Well, I didn’t see that coming!
The US Federal Trade Commission (FTC) recently proposed a regulation banning employers from imposing non-compete “agreements” on their workers.
That works for me. I’ve had to sign non-competes over the years, and I’ve never liked it one damn bit. Every last one of them overstated what I’d be restricted from doing.
Almost all forbade me, as a freelancer, from working for other publishers. For a writer, that’s impossible. So I usually write for three to six publications at any given time to keep body and soul together.
Almost no one ever pays me enough for me to consider working for anyone full-time.
So, whenever I get a contract demanding I only work for X publication, I cross those clauses out. Usually, I get no pushback. Usually.
I ran into the same thing with full-time jobs. Before turning most of my efforts to writing, I worked as a programmer, system administrator, and network administrator. Every lousy time, my employment contract would insist I couldn’t program or what have you for about a year after I left my job.
Come on! I was a developer. If I couldn’t write code, what else would I do? Flip burgers at McDonald’s? I think not.
The FTC summed up my feeling about non-compete clauses.
It called them “a widespread and often exploitative practice that suppresses wages, hampers innovation, and blocks entrepreneurs from starting new businesses.” Thus, the Commission concluded, “By stopping this practice, the agency estimates that the new proposed rule could increase wages by nearly $300 billion per year and expand career opportunities for about 30 million Americans.”
That, by the FTC’s count, is one in five Americans. So it’s not just tech or highly skilled jobs getting hit.
As the New York Times pointed out, it also includes sandwich makers, hair stylists, and summer camp counselors. So yes. Seriously, there are non-competes for teenagers working as counselors.
Don’t ask me what serious business secrets their employers are protecting — the right way to sing Kumbaya?
Sure, there are reasonable exceptions. For example, if I leave your company, I have no problem agreeing that I won’t reveal your secret sauce to a competitor or use it in my own business.
But the FTC isn’t talking about getting rid of non-disclosure agreements (NDA)s — unless these NDAs are written so broadly that they act as de facto non-competes. That’s a different and uglier story.
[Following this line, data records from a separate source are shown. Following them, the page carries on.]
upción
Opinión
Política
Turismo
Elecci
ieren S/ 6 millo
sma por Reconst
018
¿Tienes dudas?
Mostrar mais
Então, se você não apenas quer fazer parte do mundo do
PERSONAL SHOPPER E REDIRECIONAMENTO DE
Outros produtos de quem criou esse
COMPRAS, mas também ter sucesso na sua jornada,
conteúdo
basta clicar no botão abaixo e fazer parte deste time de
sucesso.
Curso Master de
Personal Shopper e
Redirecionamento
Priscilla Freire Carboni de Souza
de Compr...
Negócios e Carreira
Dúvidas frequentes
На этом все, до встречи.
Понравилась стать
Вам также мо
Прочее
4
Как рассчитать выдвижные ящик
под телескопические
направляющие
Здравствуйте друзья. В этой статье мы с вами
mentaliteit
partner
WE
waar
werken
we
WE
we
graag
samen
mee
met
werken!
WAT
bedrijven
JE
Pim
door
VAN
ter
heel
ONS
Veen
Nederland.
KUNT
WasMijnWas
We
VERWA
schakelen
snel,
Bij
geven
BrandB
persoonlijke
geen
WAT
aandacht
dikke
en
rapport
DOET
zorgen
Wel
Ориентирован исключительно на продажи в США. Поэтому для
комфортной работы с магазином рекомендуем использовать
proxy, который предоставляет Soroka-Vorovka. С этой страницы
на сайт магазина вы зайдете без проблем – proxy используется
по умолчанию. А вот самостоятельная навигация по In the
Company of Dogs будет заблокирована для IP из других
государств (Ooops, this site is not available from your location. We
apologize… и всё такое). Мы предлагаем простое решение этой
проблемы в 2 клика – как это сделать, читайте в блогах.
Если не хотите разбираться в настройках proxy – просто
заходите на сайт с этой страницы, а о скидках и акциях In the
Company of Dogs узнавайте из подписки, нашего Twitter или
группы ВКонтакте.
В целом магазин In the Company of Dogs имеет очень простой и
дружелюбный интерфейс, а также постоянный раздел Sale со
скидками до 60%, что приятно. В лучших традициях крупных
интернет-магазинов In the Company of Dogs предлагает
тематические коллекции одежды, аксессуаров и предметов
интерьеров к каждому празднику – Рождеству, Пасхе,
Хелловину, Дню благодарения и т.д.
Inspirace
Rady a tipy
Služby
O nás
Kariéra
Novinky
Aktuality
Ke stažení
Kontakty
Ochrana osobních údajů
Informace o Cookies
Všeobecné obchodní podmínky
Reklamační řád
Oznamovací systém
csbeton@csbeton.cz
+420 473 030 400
I see NDAs all the time. They’re part and parcel of my world as a technology journalist, and I have no trouble with them when they’re rational.
But, telling me, as one did recently, that I couldn’t write about artificial intelligence (AI) and search for a year if I was granted access to this one white paper, was nuts. (And so would be a contract telling an AI developer they couldn’t work on AI if they worked for this company.)
While proprietary business information and technology secrets are what people often think about protecting with non-competes, that’s often not the case.
Instead, it’s all about making sure your workers can’t leave. For example, the US fast food chain Jimmy John’s used to forbid its sandwich makers from joining similar businesses within two miles of its stores for two years. The courts finally forced the company to drop that non-compete clause.
Ridiculous demands like that underline the real purpose of most non-compete agreements: keeping workers by hook or by crook for the least amount of pay.
As FTC chair Lina M. Khan said, non-compete agreements block “workers from freely switching jobs, depriving them of higher wages and better working conditions, and depriving businesses of a talent pool that they need to build and expand.”
Khan’s right. Over the years, I’ve found that I never got significant raises. So the one option I had to make more real money was to switch jobs. That’s not just me. It’s everyone.
I’ve never asked employees or contractors to sign a non-compete agreement in my own businesses, and I never will. But, if your business does, think long and hard about the message you’re giving workers.
If you want happier, more productive staffers, don’t handcuff them to your company with non-compete agreements. It never ends up well for anybody.